» **Task directions**
Recast every line of the data below as a JSON list of strings, one string per line, with blank lines and the pictures left out.

══════════════════════════════

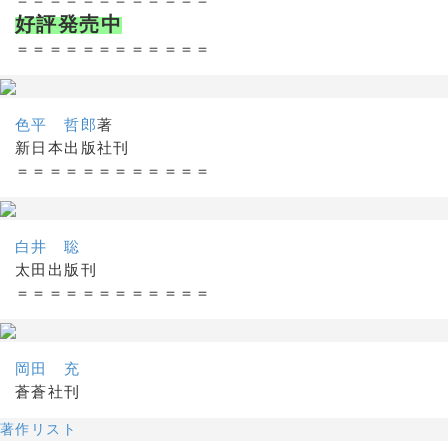
好評発売中
＝＝＝＝＝＝＝＝＝＝＝＝
色平 哲郎
著
新日本出版社刊
＝＝＝＝＝＝＝＝＝＝＝＝
白井 聡
太田出版刊
＝＝＝＝＝＝＝＝＝＝＝＝
岡田 充
蒼蒼社刊
著作リスト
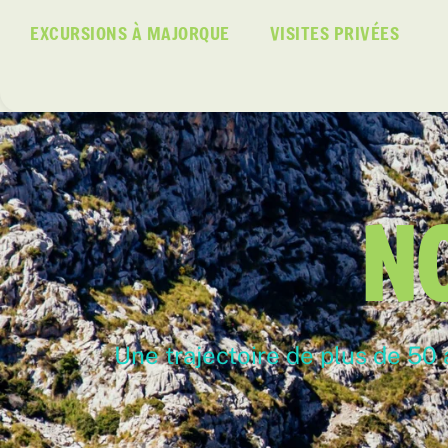
EXCURSIONS À MAJORQUE
VISITES PRIVÉES
N
Une trajectoire de plus de 50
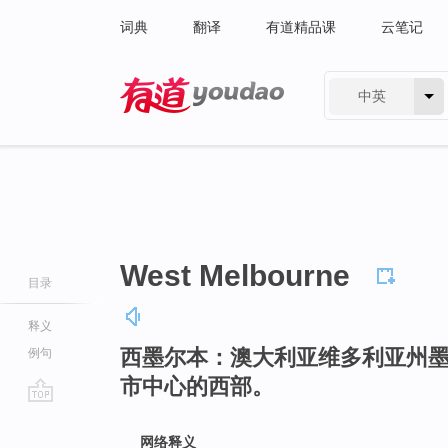
词典
翻译
有道精品课
云笔记
中英
有道 - 网易旗下搜索
West Melbourne
目录
释义
西墨尔本：澳大利亚维多利亚州
例句
市中心的西部。
go
top
网络释义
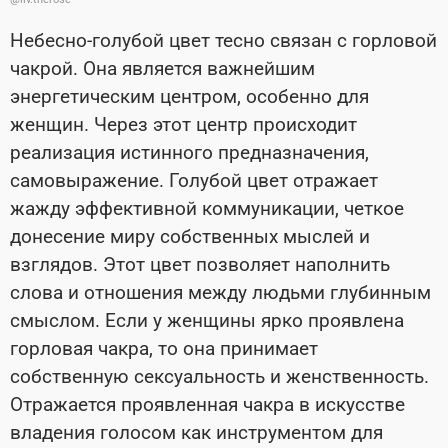
Небесно-голубой цвет тесно связан с горловой
чакрой. Она является важнейшим
энергетическим центром, особенно для
женщин. Через этот центр происходит
реализация истинного предназначения,
самовыражение. Голубой цвет отражает
жажду эффективной коммуникации, четкое
донесение миру собственных мыслей и
взглядов. Этот цвет позволяет наполнить
слова и отношения между людьми глубинным
смыслом. Если у женщины ярко проявлена
горловая чакра, то она принимает
собственную сексуальность и женственность.
Отражается проявленная чакра в искусстве
владения голосом как инструментом для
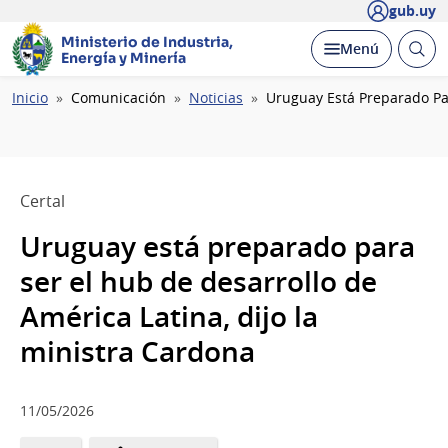
gub.uy
Ministerio de Industria,
Abrir
Desplegar
Menú
Energía y Minería
busc
Ruta
Inicio
Comunicación
Noticias
Uruguay Está Preparado Par
de
navegación
Certal
Uruguay está preparado para
ser el hub de desarrollo de
América Latina, dijo la
ministra Cardona
11/05/2026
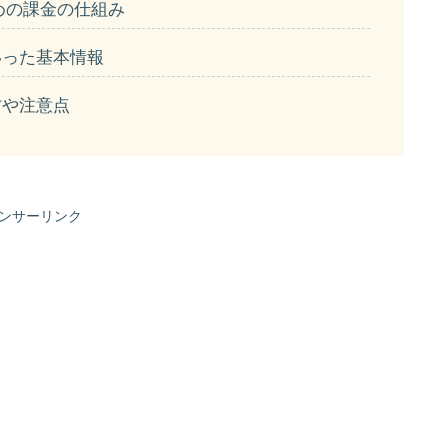
ための課金の仕組み
いった基本情報
方や注意点
ンサーリンク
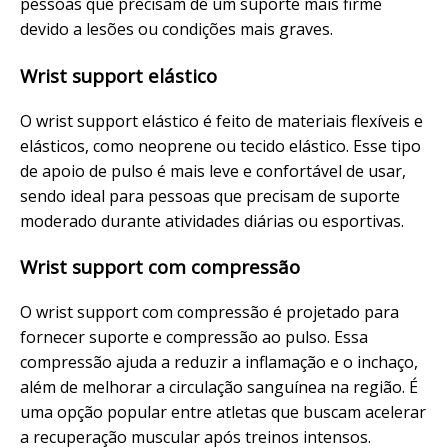
pessoas que precisam de um suporte mais firme
devido a lesões ou condições mais graves.
Wrist support elástico
O wrist support elástico é feito de materiais flexíveis e
elásticos, como neoprene ou tecido elástico. Esse tipo
de apoio de pulso é mais leve e confortável de usar,
sendo ideal para pessoas que precisam de suporte
moderado durante atividades diárias ou esportivas.
Wrist support com compressão
O wrist support com compressão é projetado para
fornecer suporte e compressão ao pulso. Essa
compressão ajuda a reduzir a inflamação e o inchaço,
além de melhorar a circulação sanguínea na região. É
uma opção popular entre atletas que buscam acelerar
a recuperação muscular após treinos intensos.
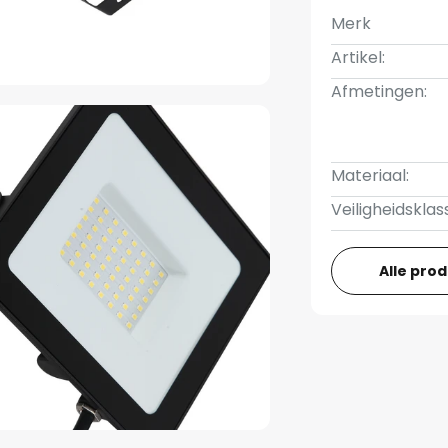
Merk
Artikel:
Afmetingen:
Materiaal:
Veiligheidsklas
Alle pro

══════════════════════════════

» **Worked solution**
[
  "好評発売中",
  "＝＝＝＝＝＝＝＝＝＝＝＝",
  "色平 哲郎",
  "著",
  "新日本出版社刊",
  "＝＝＝＝＝＝＝＝＝＝＝＝",
  "白井 聡",
  "太田出版刊",
  "＝＝＝＝＝＝＝＝＝＝＝＝",
  "岡田 充",
  "蒼蒼社刊",
  "著作リスト",
  "EXCURSIONS À MAJORQUE",
  "VISITES PRIVÉES",
  "N",
  "Une trajectoire de plus de 50",
  "词典",
  "翻译",
  "有道精品课",
  "云笔记",
  "中英",
  "有道 - 网易旗下搜索",
  "West Melbourne",
  "目录",
  "释义",
  "西墨尔本：澳大利亚维多利亚州",
  "例句",
  "市中心的西部。",
  "go",
  "top",
  "网络释义",
  "Небесно-голубой цвет тесно связан с горловой",
  "чакрой. Она является важнейшим",
  "энергетическим центром, особенно для",
  "женщин. Через этот центр происходит",
  "реализация истинного предназначения,",
  "самовыражение. Голубой цвет отражает",
  "жажду эффективной коммуникации, четкое",
  "донесение миру собственных мыслей и",
  "взглядов. Этот цвет позволяет наполнить",
  "слова и отношения между людьми глубинным",
  "смыслом. Если у женщины ярко проявлена",
  "горловая чакра, то она принимает",
  "собственную сексуальность и женственность.",
  "Отражается проявленная чакра в искусстве",
  "владения голосом как инструментом для",
  "gub.uy",
  "Ministerio de Industria,",
  "Abrir",
  "Desplegar",
  "Menú",
  "Energía y Minería",
  "busc",
  "Ruta",
  "Inicio",
  "Comunicación",
  "Noticias",
  "Uruguay Está Preparado Par",
  "de",
  "navegación",
  "Certal",
  "Uruguay está preparado para",
  "ser el hub de desarrollo de",
  "América Latina, dijo la",
  "ministra Cardona",
  "11/05/2026",
  "ための課金の仕組み",
  "いった基本情報",
  "方や注意点",
  "ンサーリンク",
  "pessoas que precisam de um suporte mais firme",
  "devido a lesões ou condições mais graves.",
  "Wrist support elástico",
  "O wrist support elástico é feito de materiais flexíveis e",
  "elásticos, como neoprene ou tecido elástico. Esse tipo",
  "de apoio de pulso é mais leve e confortável de usar,",
  "sendo ideal para pessoas que precisam de suporte",
  "moderado durante atividades diárias ou esportivas.",
  "Wrist support com compressão",
  "O wrist support com compressão é projetado para",
  "fornecer suporte e compressão ao pulso. Essa",
  "compressão ajuda a reduzir a inflamação e o inchaço,",
  "além de melhorar a circulação sanguínea na região. É",
  "uma opção popular entre atletas que buscam acelerar",
  "a recuperação muscular após treinos intensos.",
  "Merk",
  "Artikel:",
  "Afmetingen:",
  "Materiaal:",
  "Veiligheidsklas",
  "Alle pro"
]